My family initiated a medical malpractice trial against a doctor for failure to follow the standard of care required to safely perform a cardio version procedure back in April 2007. I wrote about some of the issues related to the trial here yesterday.
Background: To safely perform this cardio version procedure requires that the patient be on a therapeutic level of a blood thinner for 3 weeks prior to the procedure and 4 weeks after to dramatically reduce the risk of stroke that might ensue from this procedure. She was not at a therapeutic level prior to or the day of the procedure. The risk of stroke from not being properly prepared was estimated to be 200 times what it would have been without proper protection. There was no claim that my mother had not been compliant taking the medication as directed to prepare for the procedure.
In spite of the fact my mother suffered a massive stroke and died 3 days after the procedure, we lost the malpractice case today in what appears to be a case of jury nullification.
The jury took it upon themselves to only look at one issue–the fact that my mother would not follow the advice of the doctor to take a drug that was known to cause her severe nosebleeds when first diagnosed with atrial fib–and refused to even consider the evidence that the doctor was negligent. We learned this when our attorney was able to interview the jury immediately following the verdict.
The jury reached their verdict based on their feeling that my mother was negligent by not taking a blood thinning drug since the onset of her atrial fib as recommended by the doctor, and, based on that, they concluded “it was inevitable” that she would have a stroke so the doctor should not be held liable.

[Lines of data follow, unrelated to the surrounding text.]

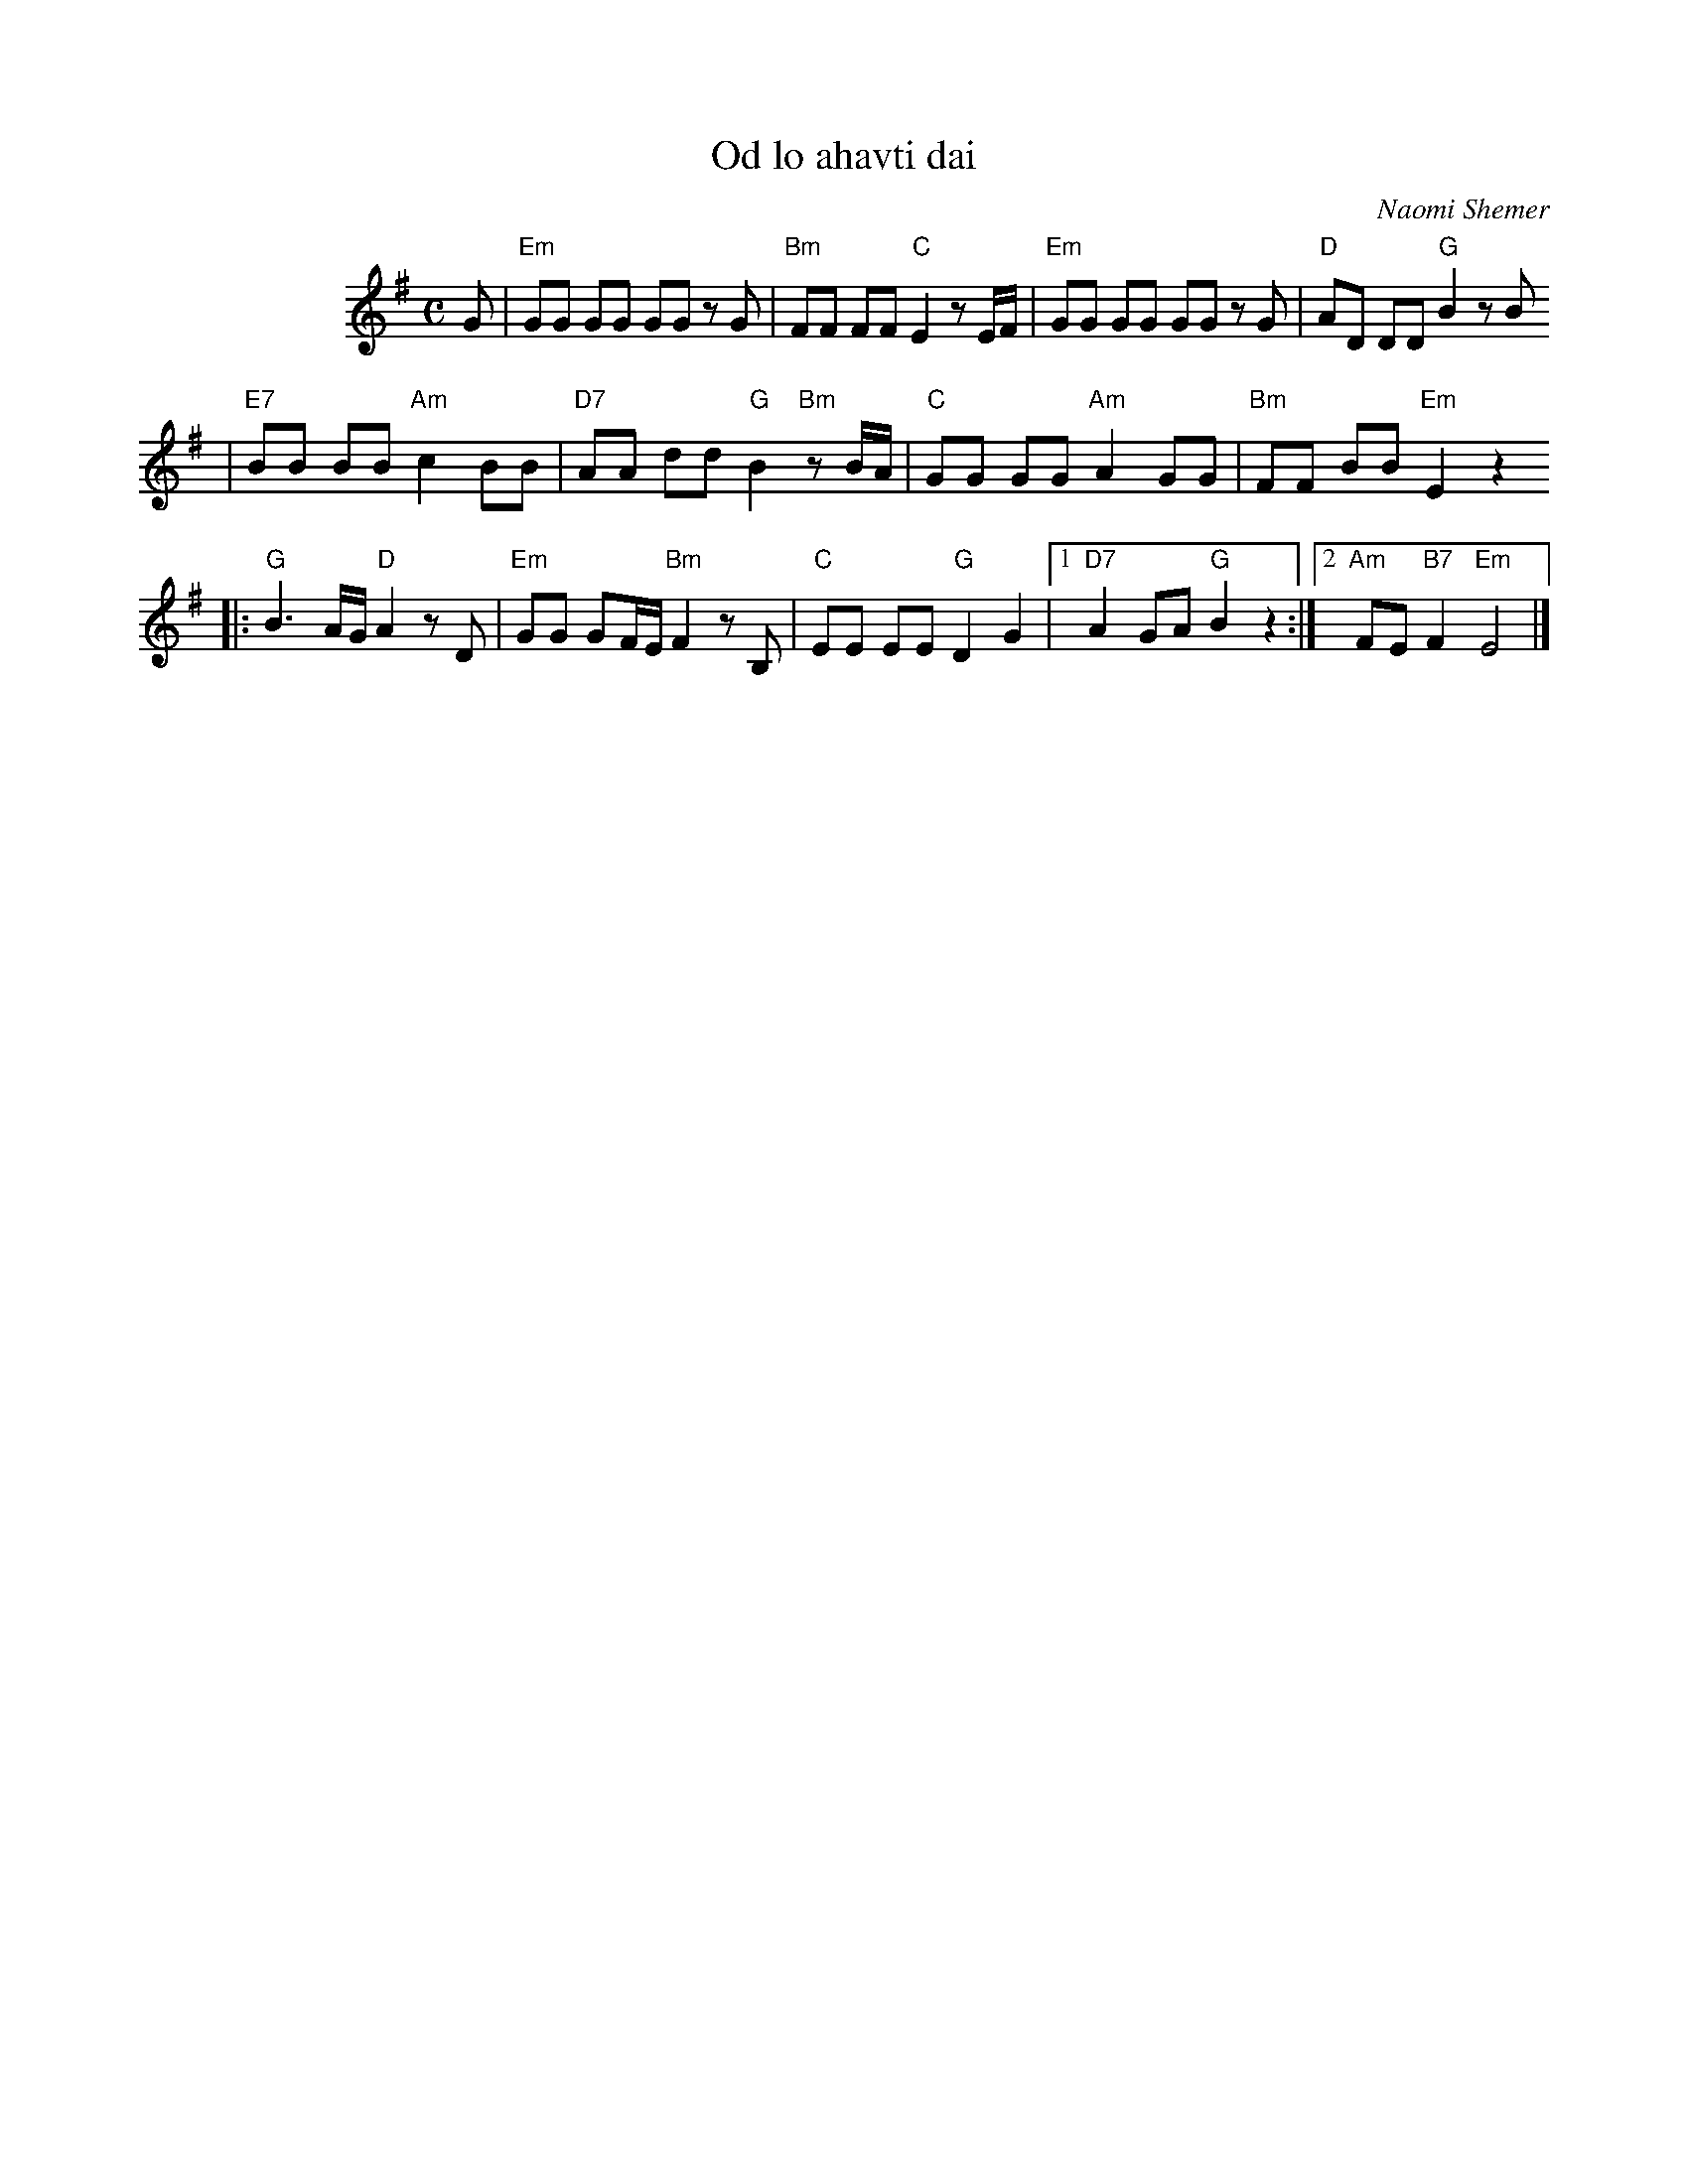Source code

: X: 466
T: Od lo ahavti dai
C: Naomi Shemer
M: C
L: 1/8
%%indent 100
K: Em
G| "Em"GG GG GG zG \
| "Bm"FF FF "C"E2 zE/F/ \
| "Em"GG GG GG zG \
| "D"AD DD "G"B2 zB
| "E7"BB BB "Am"c2 BB \
| "D7"AA dd "G"B2 "Bm"zB/A/ \
| "C"GG GG "Am"A2 GG \
| "Bm"FF BB "Em"E2 z2
|: "G"B3 A/G/ "D"A2 zD \
| "Em"GG GF/E/ "Bm"F2 zB, \
| "C"EE EE "G"D2 G2 \
|1 "D7"A2 GA "G"B2 z2 \
:|2 "Am"FE "B7"F2 "Em"E4 |]
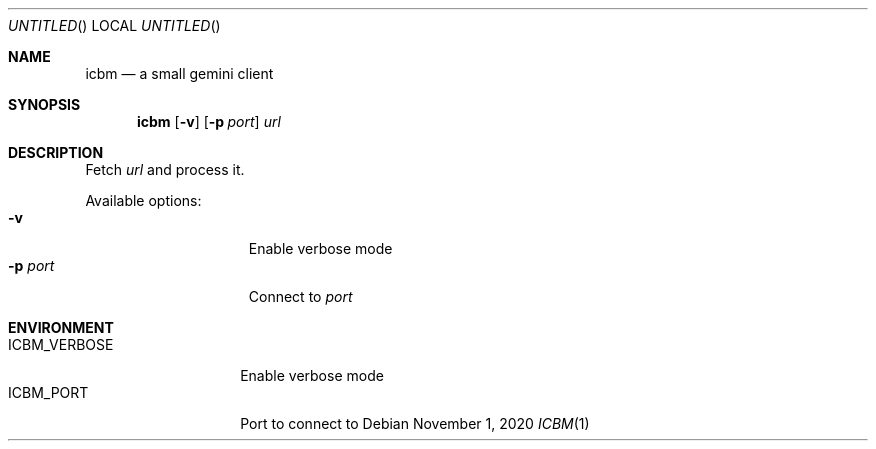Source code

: .Dd November 1, 2020
.Os
.Dt ICBM 1
.Sh NAME
.Nm icbm
.Nd a small gemini client
.Sh SYNOPSIS
.Nm
.Op Fl v
.Bk
.Op Fl p Ar port
.Ek
.Ar url
.Sh DESCRIPTION
Fetch
.Ar url
and process it.
.Pp
Available options:
.Bl -tag -offset indent -width ".Fl p Ar port" -compact
.It Fl v
Enable verbose mode
.It Fl p Ar port
Connect to
.Ar port
.El
.Sh ENVIRONMENT
.Bl -tag -width ".Ev ICBM_VERBOSE" -compact
.It Ev ICBM_VERBOSE
Enable verbose mode
.It Ev ICBM_PORT
Port to connect to
.El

Probability is not inevitability–it is simply probability. There was no testimony about “inevitability.”
We took the doctor to trial for his negligence. The defense put my mother’s health history on trial. The defense prevailed.
Our attorney advised that juries are loathe to find doctors guilty of malpractice. They figure that even if the doctor is guilty, they likely won’t do it again. The doctor lied on the stand about material facts but that ultimately didn’t matter as the jury never looked at his actions or testimony in rendering their verdict.
I encourage you to read Part 1 of this story. You’ll read (amongst other things) that this doctor has lost 4 prior malpractice cases during his 16 years in practice, a fact that the jury never heard due to legal restrictions.
I am disappointed this matter concluded the way it did. But, I’m not sorry we pursued legal action. We owed it to my mother.